Page extract:
####################
Re: Hive Installation Problem

2010-02-05 Thread Carl Steinbach
Hi Babu,

~/.ant/cache is the default Ivy cache directory for Hive, but if the
environment variable IVY_HOME
is set it will use $IVY_HOME/cache instead. Is it possible that you have
this environment
variable set to a value different than ~/.ant?

On Fri, Feb 5, 2010 at 12:09 AM, baburaj.S babura...@onmobile.com wrote:

 I have tried the same but still the installation is giving the same error.
 I don't know if it is looking in the cache . Can we make any change in
 ivysettings.xml that it has to resolve the file from the file system rather
 through an url.

 Babu


 -Original Message-
 From: Zheng Shao [mailto:zsh...@gmail.com]
 Sent: Friday, February 05, 2010 12:47 PM
 To: hive-user@hadoop.apache.org
 Subject: Re: Hive Installation Problem

 Added to http://wiki.apache.org/hadoop/Hive/FAQ

 Zheng

 On Thu, Feb 4, 2010 at 11:11 PM, Zheng Shao zsh...@gmail.com wrote:
  Try this:
 
  cd ~/.ant/cache/hadoop/core/sources
  wget
 http://archive.apache.org/dist/hadoop/core/hadoop-0.20.1/hadoop-0.20.1.tar.gz
 
 
  Zheng
 
  On Thu, Feb 4, 2010 at 10:23 PM, baburaj.S babura...@onmobile.com
 wrote:
  Hello ,
 
  I am new to Hadoop and is trying to install Hive now. We have the
 following setup at our side
 
  OS - Ubuntu 9.10
  Hadoop - 0.20.1
  Hive installation tried - 0.4.0 .
####################
Excerpted data:
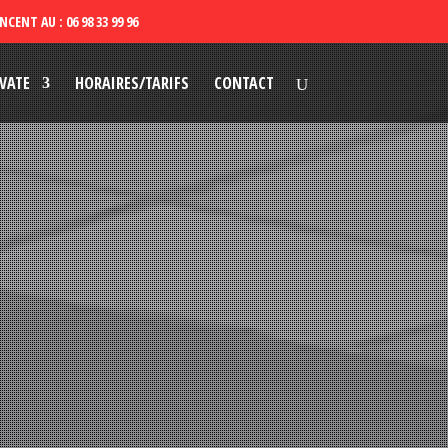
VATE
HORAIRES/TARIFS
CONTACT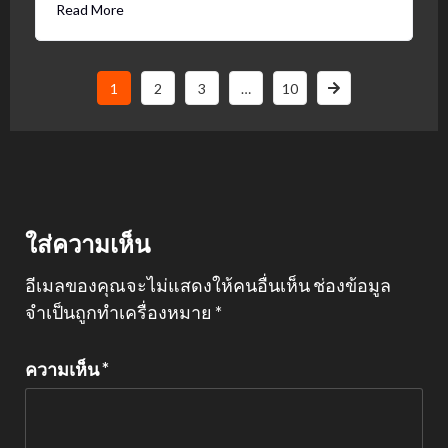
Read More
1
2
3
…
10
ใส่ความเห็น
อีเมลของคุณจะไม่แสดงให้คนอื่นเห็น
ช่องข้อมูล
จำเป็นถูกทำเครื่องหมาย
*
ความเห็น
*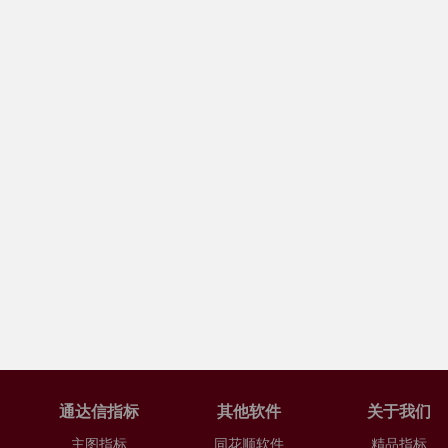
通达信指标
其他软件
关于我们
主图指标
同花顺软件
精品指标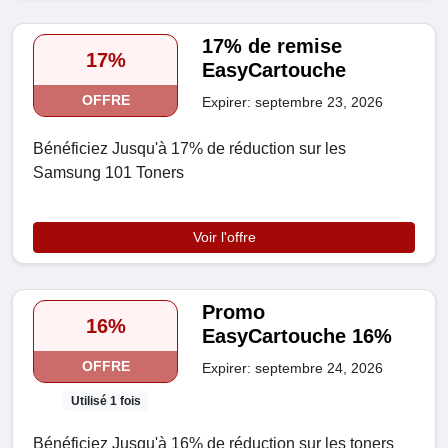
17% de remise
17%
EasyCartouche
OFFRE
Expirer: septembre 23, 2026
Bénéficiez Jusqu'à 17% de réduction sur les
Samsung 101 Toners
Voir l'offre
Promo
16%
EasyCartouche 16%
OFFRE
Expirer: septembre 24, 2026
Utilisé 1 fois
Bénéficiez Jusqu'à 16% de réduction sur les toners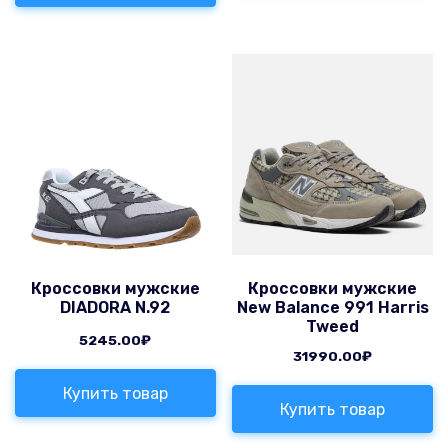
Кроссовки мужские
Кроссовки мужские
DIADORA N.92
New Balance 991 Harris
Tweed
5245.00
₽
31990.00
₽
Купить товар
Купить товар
####################
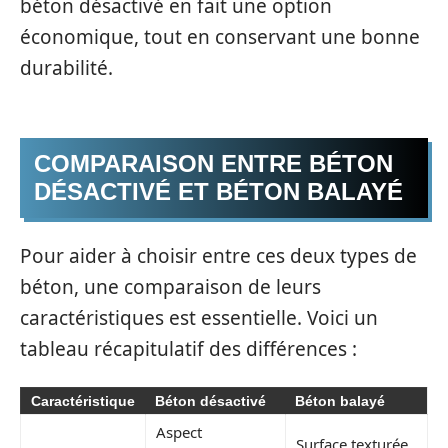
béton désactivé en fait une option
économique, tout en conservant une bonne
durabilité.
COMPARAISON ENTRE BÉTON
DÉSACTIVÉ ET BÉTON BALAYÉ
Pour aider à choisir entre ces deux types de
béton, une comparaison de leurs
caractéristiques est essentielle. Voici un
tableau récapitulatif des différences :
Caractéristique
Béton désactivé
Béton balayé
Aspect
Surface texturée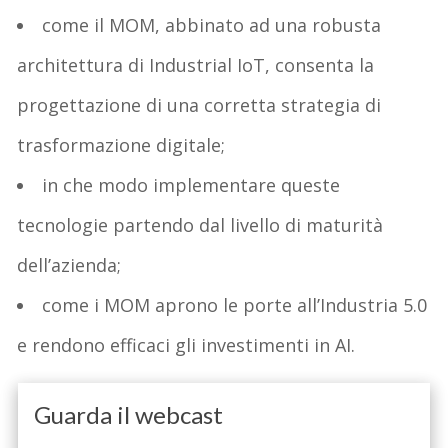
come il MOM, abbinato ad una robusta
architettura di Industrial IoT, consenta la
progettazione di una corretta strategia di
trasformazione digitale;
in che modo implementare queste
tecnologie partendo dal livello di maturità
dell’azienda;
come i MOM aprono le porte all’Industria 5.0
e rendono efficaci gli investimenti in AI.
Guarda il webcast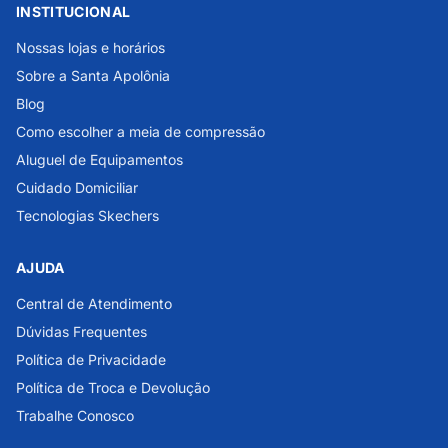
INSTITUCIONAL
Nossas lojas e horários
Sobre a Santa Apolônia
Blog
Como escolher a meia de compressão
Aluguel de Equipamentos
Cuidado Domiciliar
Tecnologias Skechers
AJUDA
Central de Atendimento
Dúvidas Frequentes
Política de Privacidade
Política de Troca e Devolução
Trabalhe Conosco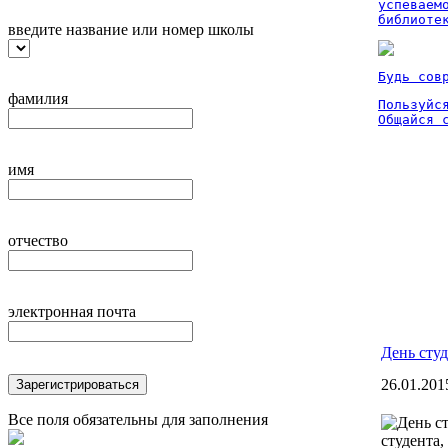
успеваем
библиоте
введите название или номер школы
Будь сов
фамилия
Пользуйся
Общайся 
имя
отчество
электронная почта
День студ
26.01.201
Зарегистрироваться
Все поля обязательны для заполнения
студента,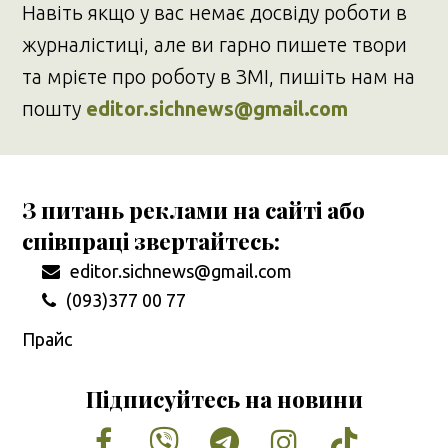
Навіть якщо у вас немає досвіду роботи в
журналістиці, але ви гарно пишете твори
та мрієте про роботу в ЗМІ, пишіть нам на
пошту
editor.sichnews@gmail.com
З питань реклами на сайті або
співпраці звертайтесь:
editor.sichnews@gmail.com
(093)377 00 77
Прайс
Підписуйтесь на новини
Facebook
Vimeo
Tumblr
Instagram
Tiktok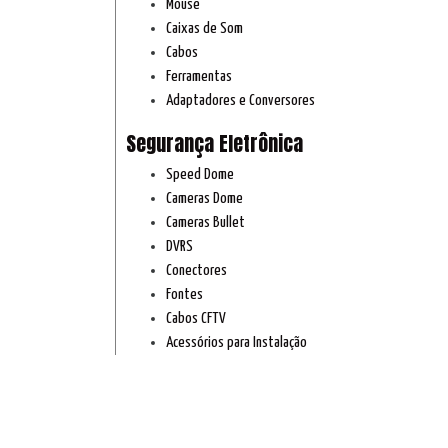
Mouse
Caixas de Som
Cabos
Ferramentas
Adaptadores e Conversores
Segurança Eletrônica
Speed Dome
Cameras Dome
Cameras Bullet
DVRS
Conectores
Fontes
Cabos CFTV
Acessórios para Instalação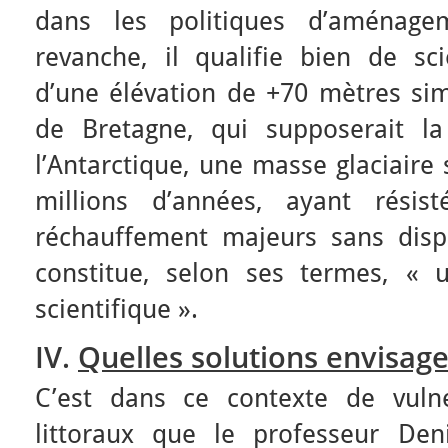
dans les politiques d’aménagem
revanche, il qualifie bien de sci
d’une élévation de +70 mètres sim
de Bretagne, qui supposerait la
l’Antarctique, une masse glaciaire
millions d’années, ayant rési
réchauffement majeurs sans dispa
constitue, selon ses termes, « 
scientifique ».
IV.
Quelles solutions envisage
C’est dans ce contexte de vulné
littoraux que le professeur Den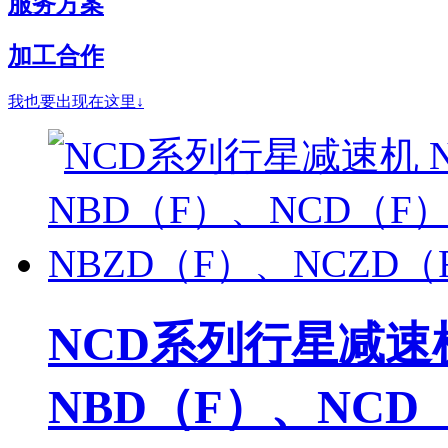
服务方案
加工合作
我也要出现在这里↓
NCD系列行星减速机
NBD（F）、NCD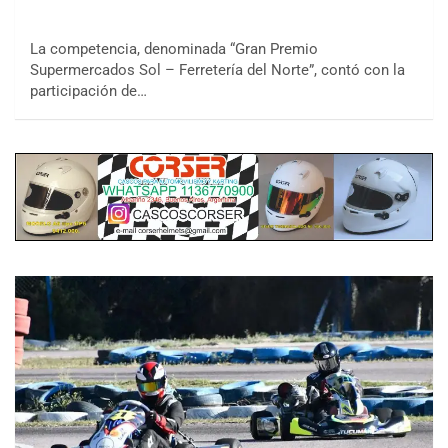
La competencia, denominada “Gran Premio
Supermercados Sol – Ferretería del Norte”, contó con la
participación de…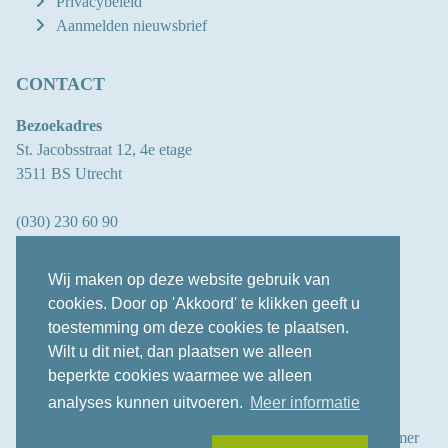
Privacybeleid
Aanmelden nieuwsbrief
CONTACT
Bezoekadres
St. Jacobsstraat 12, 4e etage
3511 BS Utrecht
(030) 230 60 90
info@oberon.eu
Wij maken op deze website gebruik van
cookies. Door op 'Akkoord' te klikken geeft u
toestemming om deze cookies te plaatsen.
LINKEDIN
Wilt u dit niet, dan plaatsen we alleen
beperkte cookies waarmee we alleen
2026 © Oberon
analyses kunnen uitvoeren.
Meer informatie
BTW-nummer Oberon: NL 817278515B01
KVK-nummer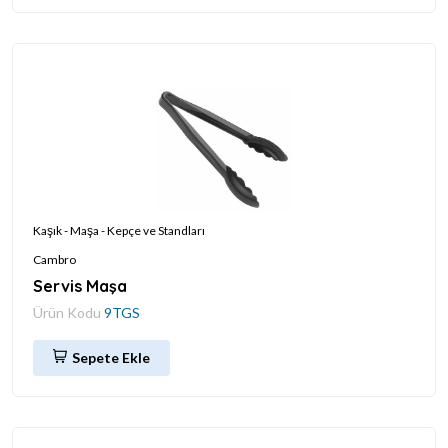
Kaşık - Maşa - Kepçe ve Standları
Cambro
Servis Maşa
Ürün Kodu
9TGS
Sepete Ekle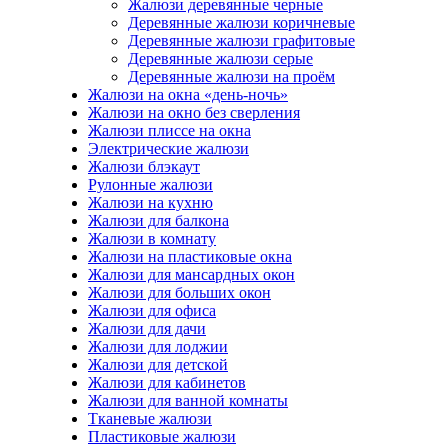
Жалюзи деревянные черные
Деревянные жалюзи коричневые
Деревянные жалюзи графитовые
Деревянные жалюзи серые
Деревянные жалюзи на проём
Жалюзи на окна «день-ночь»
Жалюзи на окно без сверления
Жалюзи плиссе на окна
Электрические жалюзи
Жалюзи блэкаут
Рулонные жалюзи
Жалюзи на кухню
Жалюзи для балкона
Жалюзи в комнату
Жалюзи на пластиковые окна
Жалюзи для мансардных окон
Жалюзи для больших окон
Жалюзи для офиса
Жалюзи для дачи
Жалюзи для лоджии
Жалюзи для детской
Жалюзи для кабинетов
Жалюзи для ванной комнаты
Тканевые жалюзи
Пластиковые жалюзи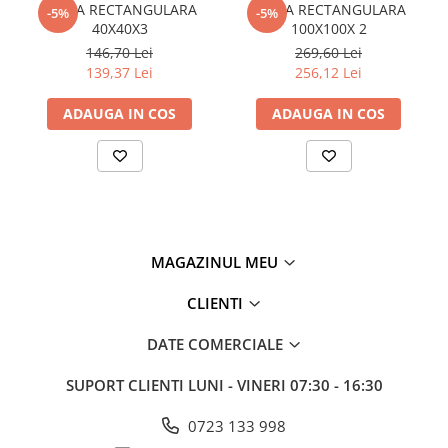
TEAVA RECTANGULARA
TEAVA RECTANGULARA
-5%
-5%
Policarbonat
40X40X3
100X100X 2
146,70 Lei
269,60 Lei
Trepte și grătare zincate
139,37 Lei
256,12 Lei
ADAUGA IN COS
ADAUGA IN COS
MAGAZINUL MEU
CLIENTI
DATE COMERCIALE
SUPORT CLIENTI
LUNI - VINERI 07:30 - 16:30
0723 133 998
####################
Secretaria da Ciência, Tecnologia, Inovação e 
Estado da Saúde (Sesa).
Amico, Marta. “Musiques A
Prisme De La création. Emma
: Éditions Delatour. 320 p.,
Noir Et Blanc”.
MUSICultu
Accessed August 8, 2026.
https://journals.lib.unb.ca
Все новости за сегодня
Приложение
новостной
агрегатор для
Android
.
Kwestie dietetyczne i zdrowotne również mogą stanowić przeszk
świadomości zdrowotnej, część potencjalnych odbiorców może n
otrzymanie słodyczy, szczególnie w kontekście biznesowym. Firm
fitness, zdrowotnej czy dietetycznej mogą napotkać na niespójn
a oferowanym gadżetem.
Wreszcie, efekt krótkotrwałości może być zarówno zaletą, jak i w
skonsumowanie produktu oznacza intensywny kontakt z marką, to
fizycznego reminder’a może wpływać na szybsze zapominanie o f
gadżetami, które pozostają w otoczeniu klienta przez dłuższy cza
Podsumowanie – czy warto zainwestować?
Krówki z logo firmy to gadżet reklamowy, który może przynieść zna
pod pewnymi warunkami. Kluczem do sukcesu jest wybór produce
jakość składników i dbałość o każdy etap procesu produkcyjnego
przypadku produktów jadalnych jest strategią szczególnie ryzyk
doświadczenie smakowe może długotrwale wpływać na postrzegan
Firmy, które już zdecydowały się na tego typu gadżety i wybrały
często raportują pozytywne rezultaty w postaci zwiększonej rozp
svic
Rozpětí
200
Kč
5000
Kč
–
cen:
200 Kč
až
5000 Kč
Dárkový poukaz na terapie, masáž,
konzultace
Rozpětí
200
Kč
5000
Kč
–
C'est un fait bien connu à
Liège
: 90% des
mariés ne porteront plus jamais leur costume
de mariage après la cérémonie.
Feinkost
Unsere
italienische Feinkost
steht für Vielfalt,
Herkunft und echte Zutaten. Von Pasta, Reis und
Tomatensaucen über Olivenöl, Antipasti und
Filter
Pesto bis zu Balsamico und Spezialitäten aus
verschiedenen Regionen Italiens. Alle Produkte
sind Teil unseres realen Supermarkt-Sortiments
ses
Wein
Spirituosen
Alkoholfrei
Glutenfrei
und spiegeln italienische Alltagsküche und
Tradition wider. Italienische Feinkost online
####################
Exercise aim:
Answer from the Hive installation thread:
1. Which environment variable, when set, makes Hive use a different Ivy cache directory?
2. Which operating system and version appear in the described setup?
3. To which wiki page did Zheng Shao add the suggested fix?

Task output:
1. IVY_HOME
2. Ubuntu 9.10
3. http://wiki.apache.org/hadoop/Hive/FAQ